▸ **GOAL OF THE EXERCISE**
Resume the lecture notes on bagging and random forests after their last line and continue writing them.

▸ **PASSAGE GIVEN**
Bagging and Random Forests

3/30/23

Housekeeping

3/30: Lab 04 due midnight tonight! Unfortunately, Doug cannot have office hours tonight.
3/31: midterm released after class! PDF (or html) to submitted to Canvas and code pushed to GitHub by Sunday 11:59pm
- E-mail me with clarifying questions
Sign-up for oral midterm component today!

Recall the disadvantages of decision trees
- Lower levels of predictive accuracy compared to some other approaches
- Can be non-robust (small changes in training data can result in a drastically different tree)
We will now see that aggregating many trees can improve predictive performance!

The decision trees described previously suffer from high variance, whereas linear regression tends to have low variance (when \(n >> p\))

▸ **RAW DATA**
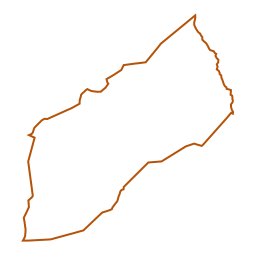 the district of João Dourado, Bahia, Brazil
{"feature_id": "56859067B11161986118081", "entity_name": "João Dourado", "entity_type": "district", "adm_level": 2, "iso_a3": "BRA", "parent_name": "Brazil", "parent_adm1": "Bahia", "projection": "albers", "projection_center": [-41.539, -11.21], "detail": "fine", "context": "isolated", "style": "outline", "palette": "amber", "viewbox_px": 256, "rotation_deg": 0, "n_neighbors": 0, "source": "geoboundaries", "source_scale": "gbopen_adm2", "svg_char_len": 1799}
<svg xmlns="http://www.w3.org/2000/svg" viewBox="0 0 256 256"><path d="M232.8,113.7L233.1,112.0L231.8,109.8L231.1,107.2L230.9,104.4L232.5,102.4L232.9,100.6L232.4,99.1L232.4,97.4L232.1,95.6L230.6,94.8L230.8,92.0L231.0,90.2L229.0,89.4L226.7,88.9L226.4,87.3L224.8,86.1L223.8,84.1L222.5,80.2L221.5,78.1L221.2,75.4L219.7,74.2L219.6,72.6L218.6,70.7L216.8,69.4L217.6,66.8L216.8,64.4L218.2,62.3L218.3,59.6L216.8,58.3L215.5,55.9L216.2,53.9L214.7,52.9L213.8,51.3L212.0,50.7L210.0,50.0L209.0,48.5L208.0,46.3L206.3,43.4L203.9,41.3L202.3,39.7L202.3,37.1L200.8,35.2L200.1,33.6L198.4,32.3L196.8,30.1L195.6,28.0L194.9,26.5L194.2,24.7L194.2,22.5L194.8,20.2L195.3,17.8L195.2,15.4L160.8,43.7L158.5,46.7L157.4,48.1L145.7,62.3L137.6,63.3L134.8,63.6L123.7,65.1L121.3,70.0L112.6,75.6L106.5,79.1L107.4,82.5L108.3,83.8L105.4,87.8L102.4,90.3L100.9,91.7L99.1,91.7L97.6,91.8L95.9,91.6L94.0,91.4L92.1,91.1L90.6,90.7L88.9,89.9L87.4,89.1L85.6,90.3L84.1,91.9L82.5,93.2L81.2,94.6L80.8,96.4L80.4,98.0L79.8,99.9L79.6,102.0L79.6,103.7L71.3,108.3L68.9,109.3L47.3,119.0L44.5,118.8L41.8,120.3L39.9,122.2L38.4,123.7L35.3,126.8L34.2,128.1L33.6,129.8L32.9,132.4L31.6,134.0L29.0,135.1L34.6,137.7L28.2,161.5L32.8,195.8L31.9,197.3L28.4,200.4L28.9,207.1L26.5,212.3L23.8,217.8L24.4,221.2L24.7,223.2L25.6,229.7L25.4,232.9L25.1,236.0L24.5,237.6L23.8,239.1L22.9,240.6L28.3,240.6L50.7,239.4L57.6,237.5L70.0,234.1L72.4,233.5L83.4,230.4L102.1,212.6L110.2,210.0L111.9,209.1L112.5,207.4L113.8,205.7L115.6,203.3L117.2,201.3L117.9,199.3L118.3,197.6L118.7,196.1L119.5,194.4L120.3,191.5L121.6,189.9L123.5,189.4L123.8,186.9L131.7,179.0L148.3,162.5L151.8,162.2L154.5,162.0L161.6,161.4L185.8,146.4L191.8,144.4L194.2,143.6L195.9,144.2L201.7,145.9L203.6,144.1L226.9,117.9L229.5,114.8L231.2,112.8L232.8,113.7Z" fill="none" stroke="#b45309" stroke-width="2"/></svg>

▸ **RESPONSE BELOW**
An ensemble method is a method that combines many simple “building block” models in order to obtain a single final model
Bootstrap aggregation or bagging is a general-purpose procedure for reducing the variance of a statistical-learning method
- Given a set of \(n\) independent observations \(Z_{1}, \ldots, Z_{n}\), each with variance \(\sigma^2\), then \(\text{Var}(\bar{Z}) = \sigma^2/n\) (i.e. averaging a set of observations reduces variance)
However, we typically don’t have access to multiple training sets

Instead, we can bootstrap by taking repeated samples from a single training set
Bagging:
1. Generate \(B\) (e.g. \(B = 100\)) different bootstrapped training datasets
2. Train our model on the \(b\)-th bootstrapped training set in order to get \(\hat{f}^{(b)}(x)\) for \(b = 1,\ldots, B\)
3. Average all the predictions to obtain the final “bagged model”
\[\hat{f}_{\text{bag}}(x) = \frac{1}{B} \sum_{b=1}^{B} \hat{f}^{(b)}(x)\]

To apply bagging to regression trees:
- Construct \(B\) regression trees using \(B\) different bootstrapped training sets.
- From each tree \(\hat{f}^{(b)}(x)\), we can obtain a prediction for a test observation \(x_{0}\): \(\hat{y}_{0}^{(b)}\)
  - For the same test point, will end up with \(B\) predictions: \(\hat{y}_{0}^{(1)}, \hat{y}_{0}^{(2)}, \ldots, \hat{y}_{0}^{(B)}\)
- Average the predictions to produce a final single prediction: \(\hat{y}_{0} = \frac{1}{B} \sum_{b=1}^{B}\hat{y}_{0}^{(b)}\)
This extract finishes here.